■ Problem description
In the theory file below, who is named as the author?

++++ Excerpt ++++

# Theory IMO2019_Q4

(*
File:    IMO2019_Q4.thy
Author:  Manuel Eberl, TU München
*)
section ‹Q4›
theory IMO2019_Q4
imports "Prime_Distribution_Elementary.More_Dirichlet_Misc"
begin

text ‹
Find all pairs ‹(k, n)› of positive integers such that $k! = \prod_{i=0}^{n-1} (2^n - 2^i)$.
›

subsection ‹Auxiliary facts›

(* TODO: Move stuff from this section? *)
lemma Sigma_insert: "Sigma (insert x A) f = (λy. (x, y))  f x ∪ Sigma A f"
by auto

lemma atLeastAtMost_nat_numeral:
"{(m::nat)..numeral k} =
(if m ≤ numeral k then insert (numeral k) {m..pred_numeral k} else {})"
by (auto simp: numeral_eq_Suc)

lemma greaterThanAtMost_nat_numeral:
"{(m::nat)<..numeral k} =
(if m < numeral k then insert (numeral k) {m<..pred_numeral k} else {})"
by (auto simp: numeral_eq_Suc)

lemma fact_ge_power:
fixes c :: nat
assumes "fact n0 ≥ c ^ n0" "c ≤ n0 + 1"
assumes "n ≥ n0"
shows   "fact n ≥ c ^ n"
using assms(3,1,2)
proof (induction n rule: dec_induct)
case (step n)
have "c * c ^ n ≤ Suc n * fact n"
using step by (intro mult_mono) auto
thus ?case by simp
qed auto

lemma prime_multiplicity_prime:
fixes p q :: "'a :: factorial_semiring"
assumes "prime p" "prime q"
shows   "multiplicity p q = (if p = q then 1 else 0)"
using assms by (auto simp: prime_multiplicity_other)

++++ Data excerpt ++++

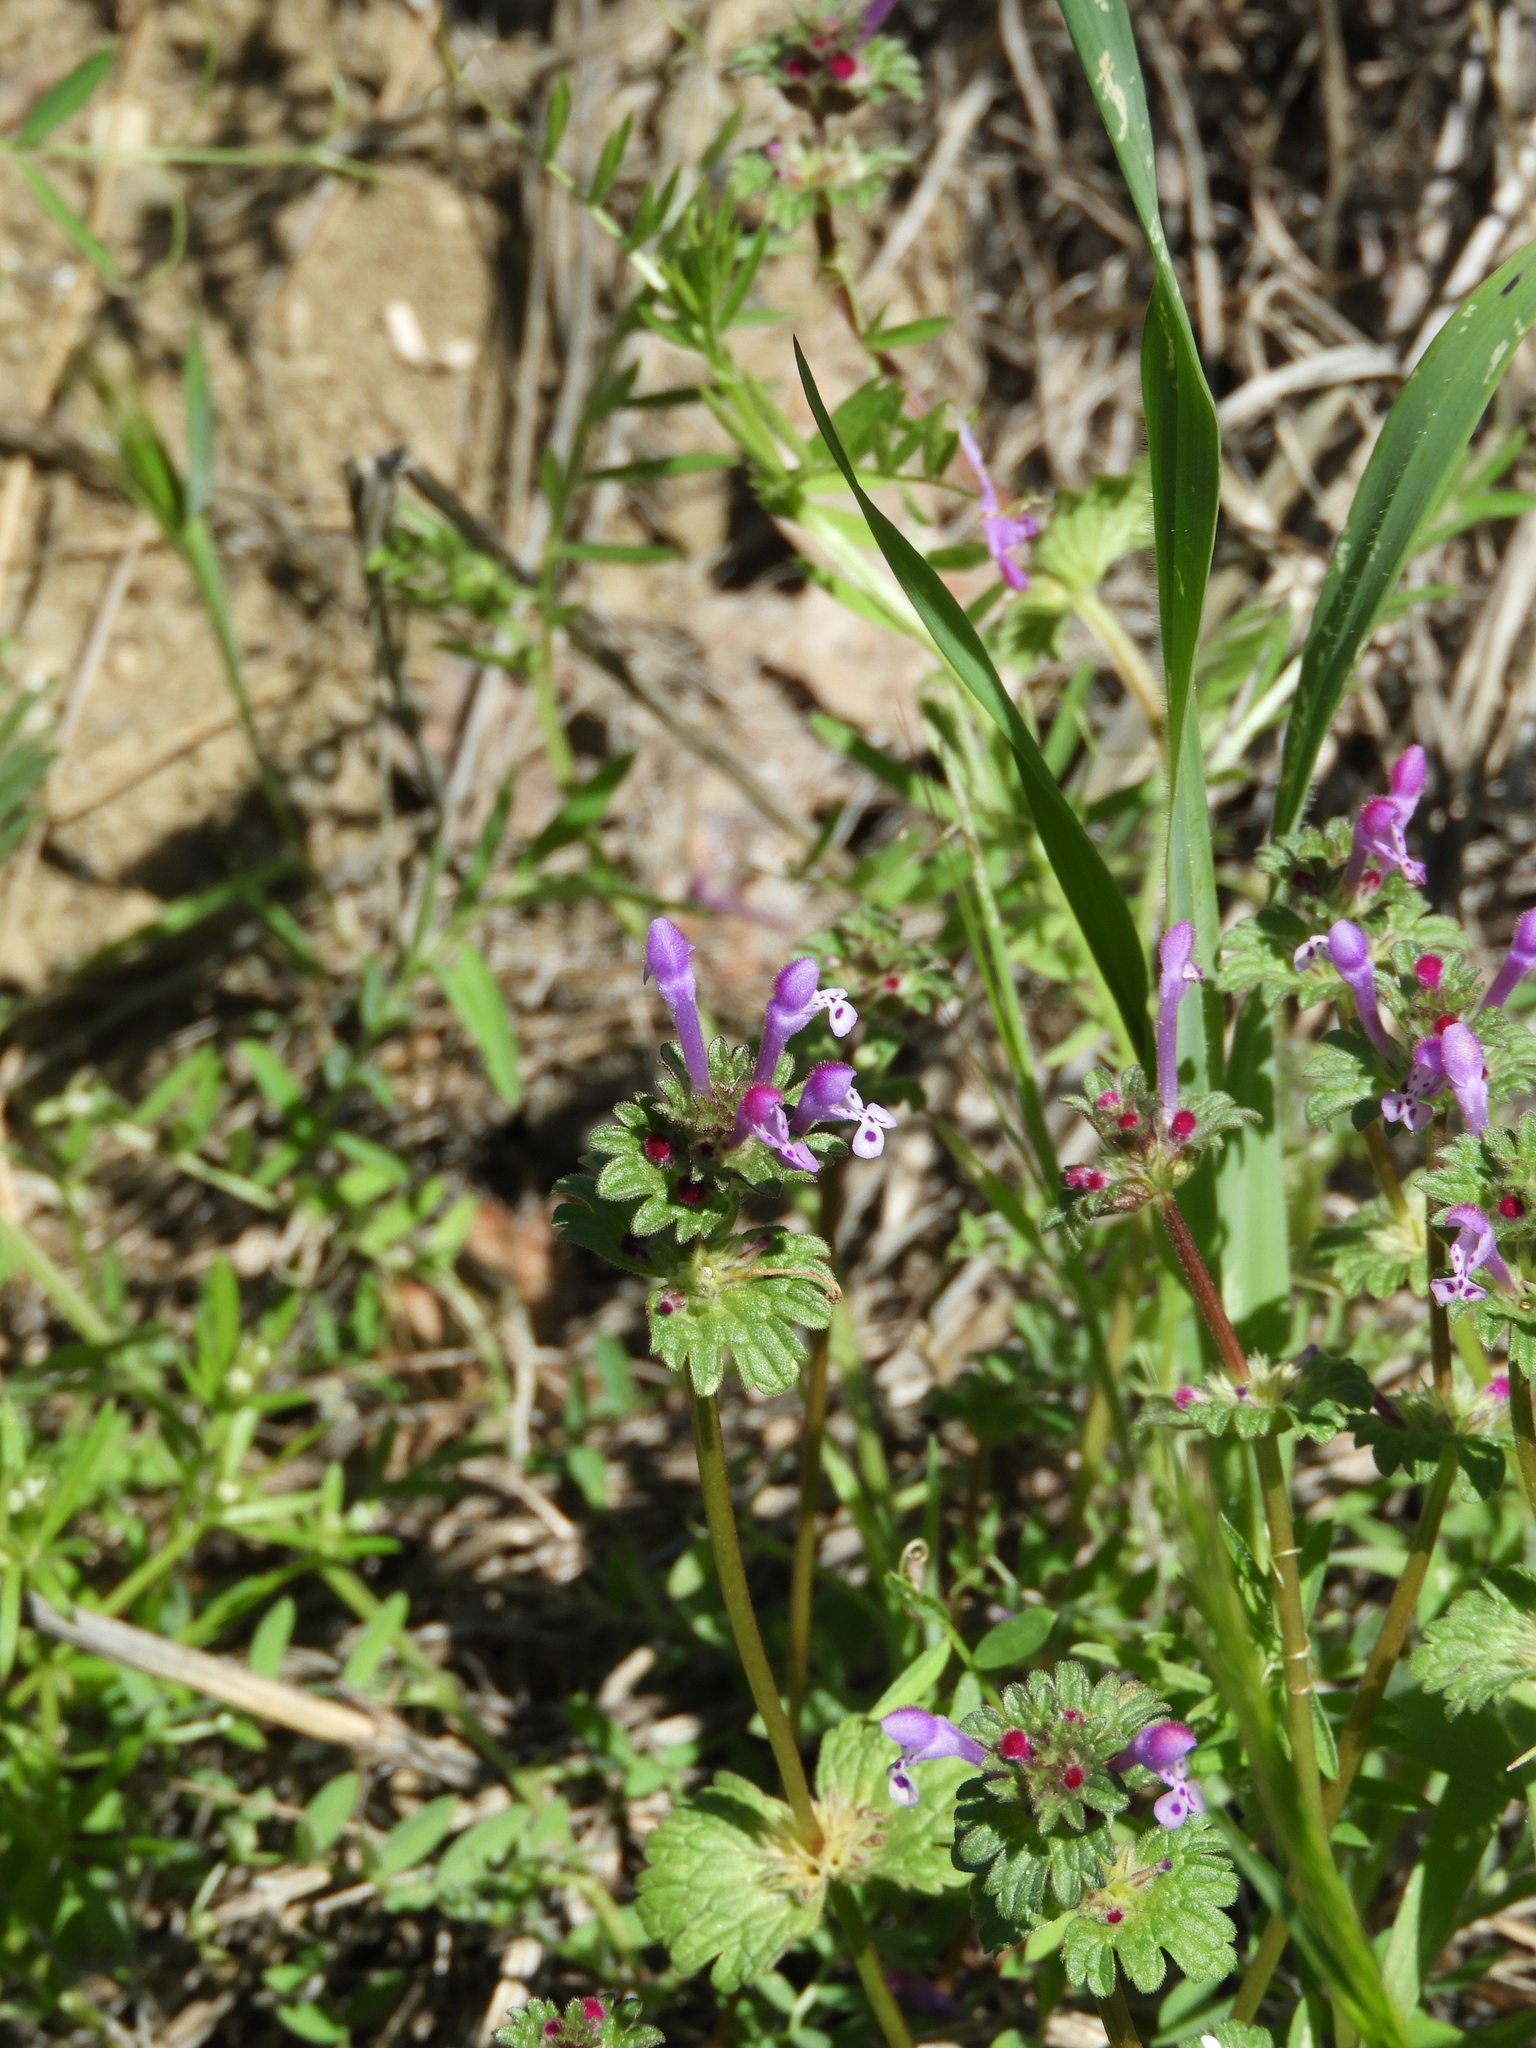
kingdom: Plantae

++++

■ Reply
Manuel Eberl, TU München